What you need to do:
Everything from the line containing "tendremos un consumidor" to the last line of the listing below, inclusive, is what you should output, exactly as it appears.

Data listing:

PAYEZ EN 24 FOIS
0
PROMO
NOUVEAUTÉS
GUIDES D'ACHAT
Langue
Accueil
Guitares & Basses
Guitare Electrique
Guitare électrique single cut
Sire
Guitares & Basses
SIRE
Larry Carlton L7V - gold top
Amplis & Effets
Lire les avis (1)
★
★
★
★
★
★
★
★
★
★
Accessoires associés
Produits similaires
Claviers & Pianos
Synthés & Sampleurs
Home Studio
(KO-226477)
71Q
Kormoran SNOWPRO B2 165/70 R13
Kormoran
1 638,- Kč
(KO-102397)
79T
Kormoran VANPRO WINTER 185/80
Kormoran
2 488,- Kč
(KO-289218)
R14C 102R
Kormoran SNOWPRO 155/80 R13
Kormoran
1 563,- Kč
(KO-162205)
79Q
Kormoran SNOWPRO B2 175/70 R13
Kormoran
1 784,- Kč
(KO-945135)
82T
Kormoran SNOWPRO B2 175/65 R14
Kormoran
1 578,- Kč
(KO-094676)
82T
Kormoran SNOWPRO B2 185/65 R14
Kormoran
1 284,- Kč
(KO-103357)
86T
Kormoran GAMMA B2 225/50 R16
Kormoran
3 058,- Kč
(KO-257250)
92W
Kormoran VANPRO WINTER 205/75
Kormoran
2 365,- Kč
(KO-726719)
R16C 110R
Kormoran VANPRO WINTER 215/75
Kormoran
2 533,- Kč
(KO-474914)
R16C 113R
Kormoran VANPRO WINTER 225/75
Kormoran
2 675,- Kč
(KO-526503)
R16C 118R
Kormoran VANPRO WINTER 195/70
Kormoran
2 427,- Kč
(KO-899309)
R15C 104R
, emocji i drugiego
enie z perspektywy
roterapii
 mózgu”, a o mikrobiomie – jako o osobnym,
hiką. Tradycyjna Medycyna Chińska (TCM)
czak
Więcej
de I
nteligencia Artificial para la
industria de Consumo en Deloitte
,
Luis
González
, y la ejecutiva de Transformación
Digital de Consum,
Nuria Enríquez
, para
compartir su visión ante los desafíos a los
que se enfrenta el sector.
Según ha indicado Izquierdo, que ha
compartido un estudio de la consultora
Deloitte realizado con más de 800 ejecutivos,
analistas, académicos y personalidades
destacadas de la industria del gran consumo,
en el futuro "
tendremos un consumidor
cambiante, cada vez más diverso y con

Result for this task:
tendremos un consumidor
cambiante, cada vez más diverso y con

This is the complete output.